Hi Everyone....new to the forum, but I have scoured as many posts as I can and can't find an exact solution to my problem.

We are fairly new owners of a Gaggia Titanium and in general love the machine...I couldn't convince hubby to go the manual route, so super-automatic it is!

The problem that has developed recently is that the Titanium has developed a bit of a groan, as if it is straining. (Video here:





 )

Here are some observations:

* this usually only happens with the titanium-ground coffee, not coffee put through the doser

* I am using the same beans now that I was when the machine was working perfectly a month ago

* I assumed that the strain noise was because the grind was too fine, or the dose too high, so I moved to progressively coarser grind and lower doses.
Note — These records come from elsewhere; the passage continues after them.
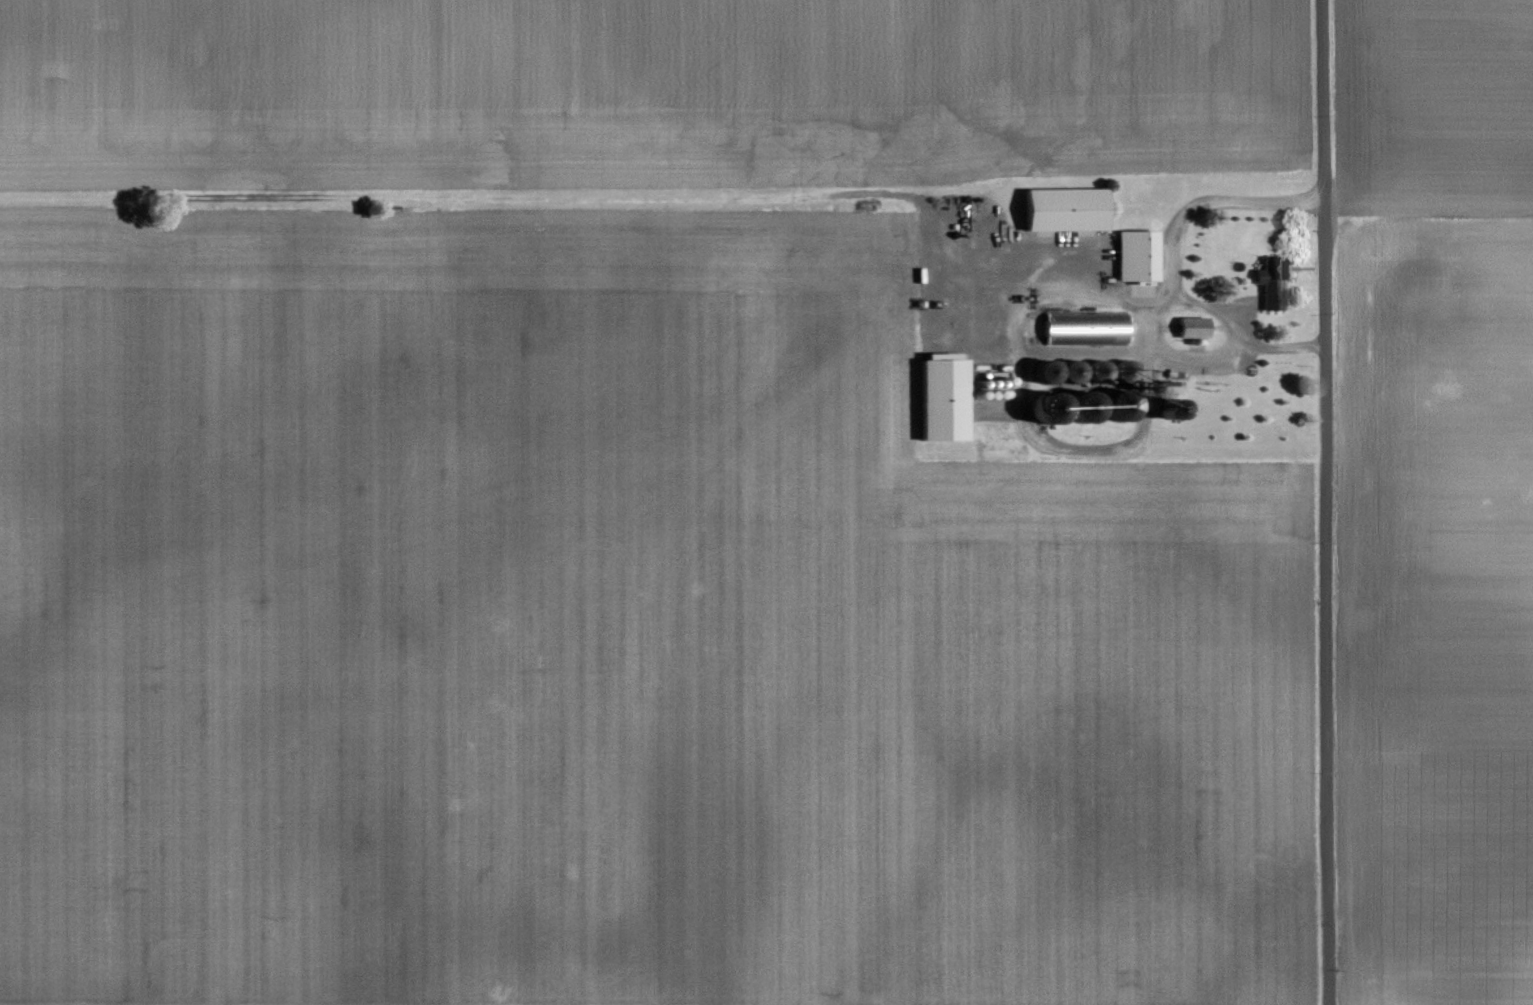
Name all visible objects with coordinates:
building: (1065, 207)
building: (1137, 253)
road: (1171, 264)
road: (1306, 266)
building: (1273, 278)
building: (1192, 325)
building: (1084, 326)
silo: (1097, 369)
silo: (1124, 369)
silo: (1046, 370)
silo: (1071, 370)
silo: (1005, 379)
silo: (977, 381)
silo: (985, 381)
silo: (994, 381)
silo: (975, 392)
silo: (985, 392)
silo: (995, 392)
silo: (1005, 392)
building: (943, 398)
silo: (1082, 405)
silo: (1120, 405)
road: (1326, 502)

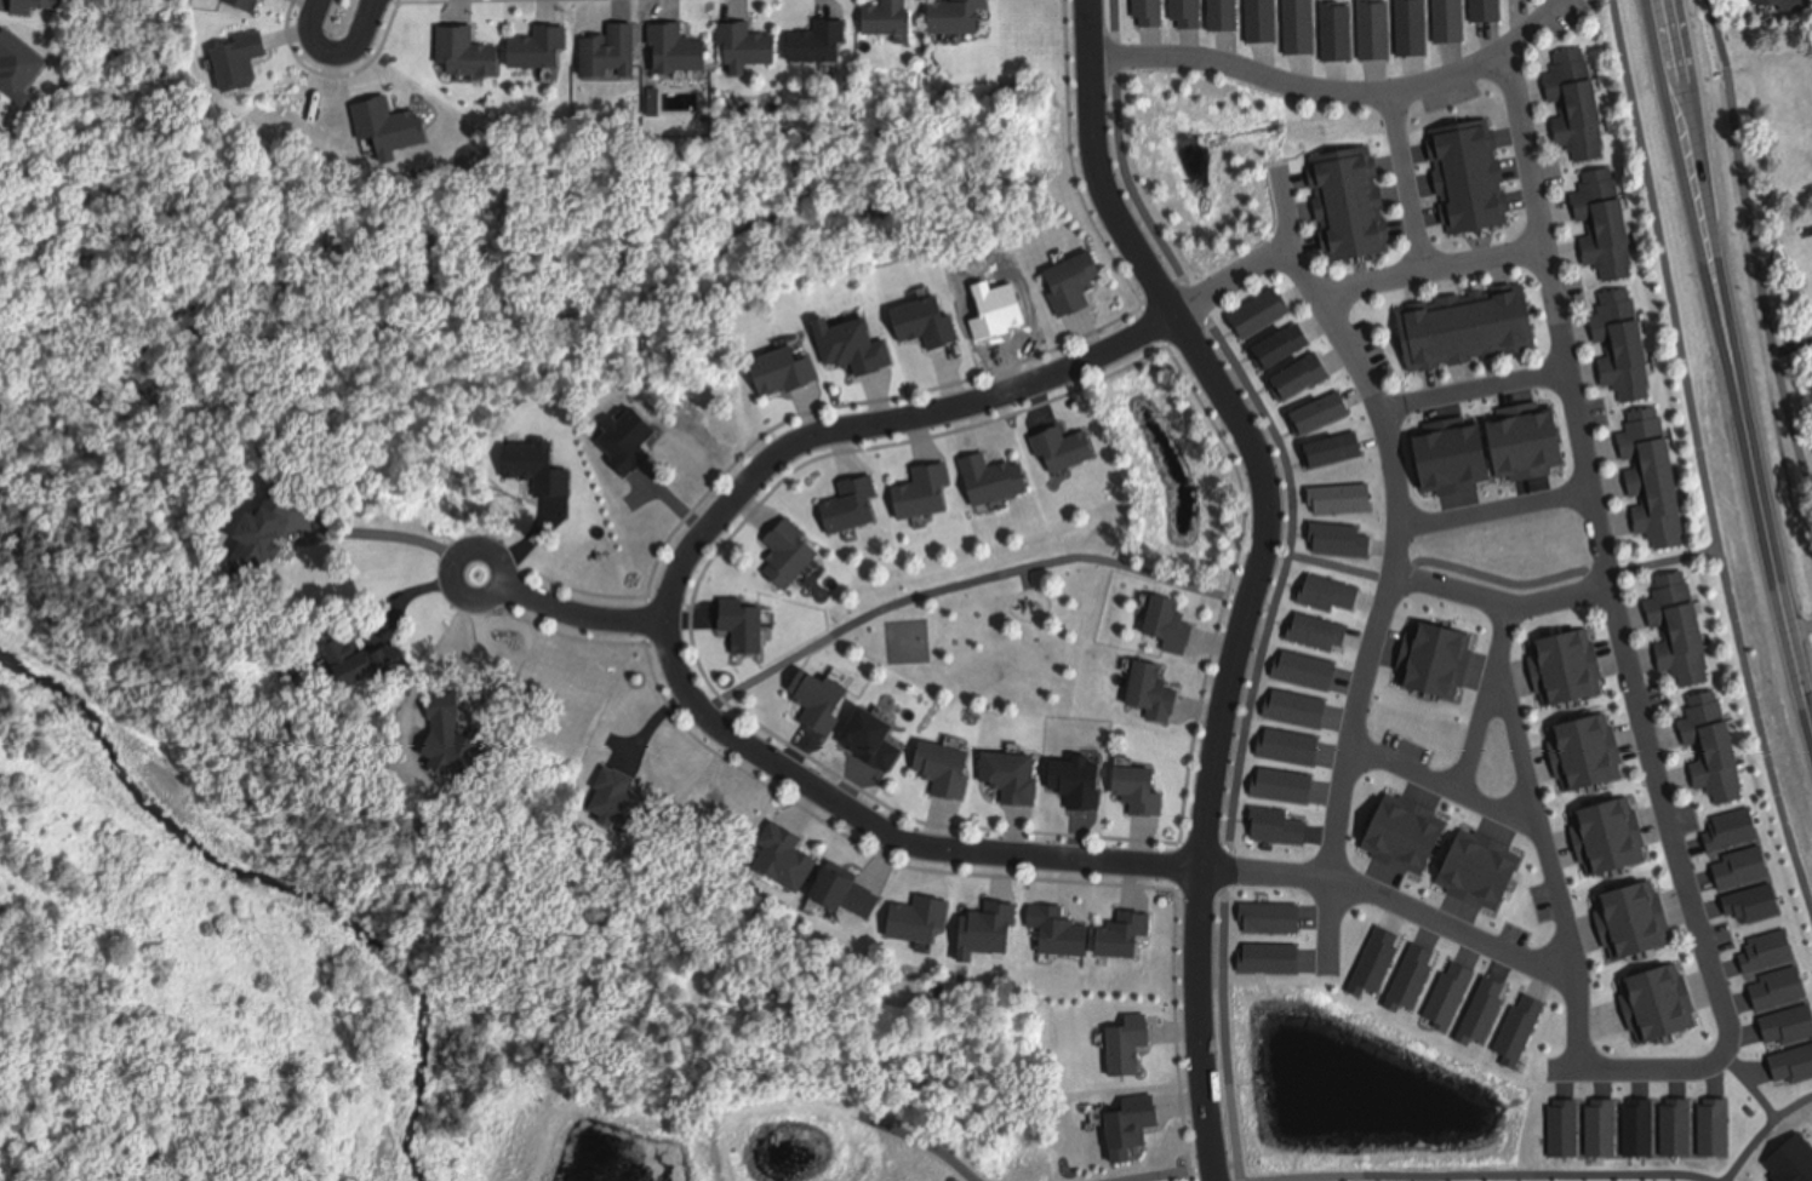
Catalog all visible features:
building: (1520, 2)
building: (250, 5)
building: (1785, 5)
building: (40, 8)
road: (1551, 10)
building: (1148, 12)
building: (1187, 15)
building: (1224, 16)
building: (1471, 16)
building: (891, 17)
building: (966, 18)
building: (1262, 20)
building: (1424, 25)
building: (1302, 27)
building: (1343, 32)
building: (1384, 36)
building: (822, 41)
building: (754, 44)
road: (1673, 46)
building: (542, 48)
building: (684, 49)
building: (474, 52)
building: (613, 53)
road: (336, 54)
building: (245, 63)
building: (24, 69)
road: (1321, 88)
building: (1580, 107)
road: (1404, 178)
building: (1351, 206)
building: (1607, 227)
road: (1755, 250)
building: (1080, 284)
road: (1355, 284)
building: (1799, 284)
building: (1262, 316)
building: (1472, 328)
building: (853, 346)
building: (1625, 346)
building: (1289, 348)
building: (781, 376)
building: (1305, 380)
road: (1474, 389)
road: (1739, 414)
building: (1068, 449)
road: (1700, 461)
building: (1655, 466)
building: (535, 469)
building: (997, 471)
building: (922, 489)
building: (854, 503)
road: (1495, 511)
road: (383, 528)
building: (267, 531)
building: (788, 553)
road: (498, 556)
park: (1057, 558)
road: (1394, 567)
road: (1339, 568)
road: (1135, 569)
road: (1255, 571)
road: (1284, 572)
road: (1556, 578)
road: (1463, 593)
building: (1333, 594)
road: (1562, 597)
road: (581, 618)
building: (743, 624)
road: (666, 625)
building: (1173, 625)
building: (1681, 629)
building: (1321, 633)
park: (905, 642)
road: (1625, 642)
building: (366, 651)
building: (1570, 668)
building: (1156, 700)
building: (816, 709)
road: (1478, 733)
park: (172, 738)
building: (1715, 749)
building: (1592, 750)
building: (938, 771)
building: (1015, 777)
building: (612, 783)
road: (1441, 788)
building: (1142, 789)
building: (1611, 839)
road: (1542, 849)
building: (787, 855)
building: (1742, 866)
building: (858, 896)
road: (1391, 899)
building: (1057, 920)
building: (1638, 920)
building: (1127, 933)
building: (990, 937)
building: (1769, 989)
building: (1659, 1003)
building: (1134, 1045)
road: (1751, 1087)
park: (1350, 1092)
building: (1638, 1116)
building: (1676, 1116)
building: (1599, 1117)
building: (1561, 1118)
building: (1713, 1118)
building: (1136, 1130)
road: (1762, 1131)
road: (908, 1135)
building: (1792, 1153)
road: (1184, 1172)
park: (1159, 1174)
road: (1489, 1175)

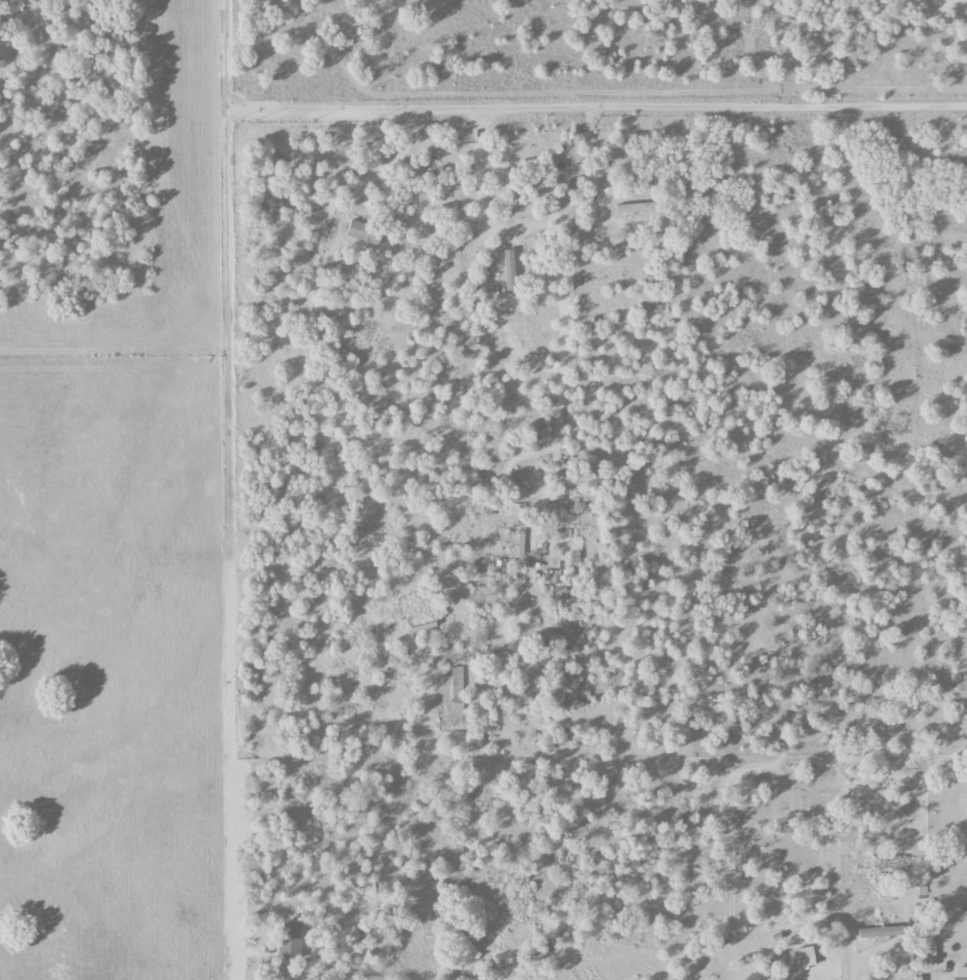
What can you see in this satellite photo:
road: (615, 106)
building: (635, 208)
building: (361, 231)
building: (509, 270)
road: (561, 304)
building: (508, 509)
building: (575, 560)
building: (551, 577)
building: (456, 689)
building: (880, 932)
building: (290, 940)
building: (463, 942)
road: (878, 949)
building: (804, 957)
road: (236, 959)
road: (499, 978)
building: (960, 978)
That did not solve the problem (Question 1 is whether that could have actually CONTRIBUTED to the problem). The externally ground coffee is fairly fine.

* the pucks with machine-ground coffee were very wet, while not so much with doser coffee

* The problem is mitigated somewhat after running quite a few shots in succession

* Today I tried a different tack and set the grinder to a finer setting (12/18 instead of 16/18) and a higher dose. Things seemed to improve a bit.

FYI, I have:

-- run 2 descale cycles in the last two months (as prompted by the machine)

-- run a rinsing cycle once a week

-- cleaned and calibrated the grinder

-- rinsed the brew group every few days.

I can't tell you how many "test" shots I have run to try to figure this out, and I am at nearly wits end. I am now waiting for the machine to cool so I can see if my grind/dose settings have really solved the problem or not.

Suggestions??

Many Thanks,

mb


----------



## gomommago (Dec 28, 2011)

When the Gaggia groans, the volume of coffee it puts out is much lower (50-75% of normal) than when it doesn't.


----------



## howie (Jul 23, 2009)

Hi.

Just noticed your post-my Titanium is set at 6/18 and doser adjustment is set at mid point. I looked at your youtube video and it appears that your machines flow rate is at least half that of mine. Could you try selecting a pre-ground coffee but without actually putting any preground into the hopper. Does this improve the flow rate? If it does I'd suggest removing the 2 stainless steel filter discs ( 1 in the top; 1 in the bottom) from the brew unit and soaking them in a scale removers to ensure they are scale free.

Also worth mentioning perhaps is that in my experience the 'groaning' you refer to might be reduced/ removed bythoroughly cleaning and then re-greasing all sliding parts in the brew unit with food-grade grease.

Hope this helps and good luck


----------